Critique of Critiques of Daily Standups

In HackerNews, I read yet another write-up on daily standups and how they suck. Periodically, a post pops up on daily standup and how it is a nuisance. This entry of mine is an attempt at importing the importance of daily standups and how it adds value. We will also look at some of the familiar oppositions to daily standups and why they hold no water.

All posts on daily standups have a fundamental problem. They shy away from tackling the elephant in the room. I am also guilty of this in my take on daily standups. At some level, meetings are a forced collaboration attempt. In an ideal Utopian world, where everyone excels in collaboration and communication, we would not need meetings. Sadly that world does not exist.

Now that we are done away with addressing the uncomfortable truth, let us go deep into why daily standups are essential.


Timely and efficient communication and collaboration can make or break teams. Humans display a diversity when it comes to communication, some excel at it, and some are bad at it. Sometimes, you might not genuinely know you need to communicate or that you are a blocker to someone’s work.

A primary reason for project failures is unmet dependencies and someone not planning for them. When you get people together and create a platform for them to discuss and collaborate, blockers and dependencies which would have gone unsaid otherwise surface.

How many times has it happened that someone raises a red flag on the day a project is supposed to go live? A daily standup ensures a constant feedback loop wherein this does not come as a last-minute surprise.

Daily standups ensure that everyone in the team knows what their counterparts are working on; this prevents people from becoming islands and ensures everyone knows the big picture.

As an organization, how do you develop this habit?

One of the paradoxes in life is that rules set you free, help build good habits, and reduce cognitive overload. Giants in the field of behavioral psychology – Dan Ariely, Daniel Kahneman, B. F. Skinner; all support this. The general prescription to start a good habit or break bad habits is to create a strict set of rules.

Another trick to aid good habits is to design your environment to support the practice; remove obstacles that prevent you from getting into the said habit. Putting it succinctly, make it easy to start and sustain a habit. Charles Duhigg and James Clear have written books on this.

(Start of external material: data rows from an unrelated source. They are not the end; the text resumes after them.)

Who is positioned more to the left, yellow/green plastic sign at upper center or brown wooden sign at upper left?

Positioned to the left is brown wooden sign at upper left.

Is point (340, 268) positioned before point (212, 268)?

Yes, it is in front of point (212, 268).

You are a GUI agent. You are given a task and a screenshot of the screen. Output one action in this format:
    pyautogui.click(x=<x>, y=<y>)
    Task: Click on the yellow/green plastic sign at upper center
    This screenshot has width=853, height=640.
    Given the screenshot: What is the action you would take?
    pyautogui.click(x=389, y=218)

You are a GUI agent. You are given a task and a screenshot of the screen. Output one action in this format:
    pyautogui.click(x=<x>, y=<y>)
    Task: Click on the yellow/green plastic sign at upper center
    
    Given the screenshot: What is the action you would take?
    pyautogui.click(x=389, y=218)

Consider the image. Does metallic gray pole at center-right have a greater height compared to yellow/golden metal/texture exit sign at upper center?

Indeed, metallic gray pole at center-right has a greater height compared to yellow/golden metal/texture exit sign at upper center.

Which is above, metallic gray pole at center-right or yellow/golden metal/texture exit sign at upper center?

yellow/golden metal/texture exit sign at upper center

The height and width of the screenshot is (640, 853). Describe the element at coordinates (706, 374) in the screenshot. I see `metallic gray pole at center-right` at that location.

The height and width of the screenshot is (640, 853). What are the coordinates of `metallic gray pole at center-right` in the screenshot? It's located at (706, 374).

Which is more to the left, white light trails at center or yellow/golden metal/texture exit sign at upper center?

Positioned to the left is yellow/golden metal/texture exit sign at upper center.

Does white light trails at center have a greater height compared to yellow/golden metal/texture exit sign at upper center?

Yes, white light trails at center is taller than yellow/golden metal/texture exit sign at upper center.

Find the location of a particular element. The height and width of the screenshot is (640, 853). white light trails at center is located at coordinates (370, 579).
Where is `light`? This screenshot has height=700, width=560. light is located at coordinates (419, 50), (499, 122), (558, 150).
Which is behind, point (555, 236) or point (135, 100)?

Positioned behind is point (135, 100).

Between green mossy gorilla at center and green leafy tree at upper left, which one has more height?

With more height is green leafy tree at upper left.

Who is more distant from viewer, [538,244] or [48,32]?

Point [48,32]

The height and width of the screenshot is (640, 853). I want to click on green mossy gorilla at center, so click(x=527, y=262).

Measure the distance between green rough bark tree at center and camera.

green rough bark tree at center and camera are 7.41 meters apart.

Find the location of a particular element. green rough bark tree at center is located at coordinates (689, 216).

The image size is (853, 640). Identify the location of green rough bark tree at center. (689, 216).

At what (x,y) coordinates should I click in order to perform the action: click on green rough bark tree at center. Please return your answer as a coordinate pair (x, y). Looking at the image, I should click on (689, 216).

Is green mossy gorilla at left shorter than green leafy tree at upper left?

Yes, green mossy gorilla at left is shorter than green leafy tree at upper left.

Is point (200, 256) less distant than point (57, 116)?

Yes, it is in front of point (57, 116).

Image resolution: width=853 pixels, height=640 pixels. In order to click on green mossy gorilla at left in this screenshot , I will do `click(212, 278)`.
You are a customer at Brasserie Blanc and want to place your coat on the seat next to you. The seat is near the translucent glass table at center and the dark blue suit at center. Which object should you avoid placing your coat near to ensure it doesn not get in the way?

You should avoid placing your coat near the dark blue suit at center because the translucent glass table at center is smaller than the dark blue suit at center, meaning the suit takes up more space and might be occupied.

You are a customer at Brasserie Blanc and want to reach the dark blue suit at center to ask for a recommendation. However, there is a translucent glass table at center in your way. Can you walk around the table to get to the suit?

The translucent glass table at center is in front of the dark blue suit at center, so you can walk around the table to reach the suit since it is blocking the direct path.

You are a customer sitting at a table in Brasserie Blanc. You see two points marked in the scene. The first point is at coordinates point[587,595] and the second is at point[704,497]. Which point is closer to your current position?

Scheduling daily standups at a specific time with a well-understood format does both the above; it makes it easy and creates an environment for teams to cultivate the habit of collaboration and communication.

People who rally against daily standups tend to be:

  • Great at communication and pro-actively do it.
  • Individual contributors who excel at their work.

These people operate on individual bits of information and do not see the entire picture. From their narrow perspective, they are correct, but modern workplaces are not only about individual brilliance but more to do with teamwork. An automobile will not function unless all the parts work in tandem; the same goes for a team.

The majority of people do not know how to run efficient meetings; as a result, people have developed an aversion to meetings. This general distaste towards meetings has given the daily standup a lousy reputation.

Paul Graham talks about the maker’s schedule and manager’s schedule and how it is paramount that makers get a long uninterrupted chunk of time to create things. To avoid the context switch, schedule daily standup at the start of the day before everyone gets immersed in their work.

Most workplaces are chaotic. Daily standup gives you the means to bring order to the chaos.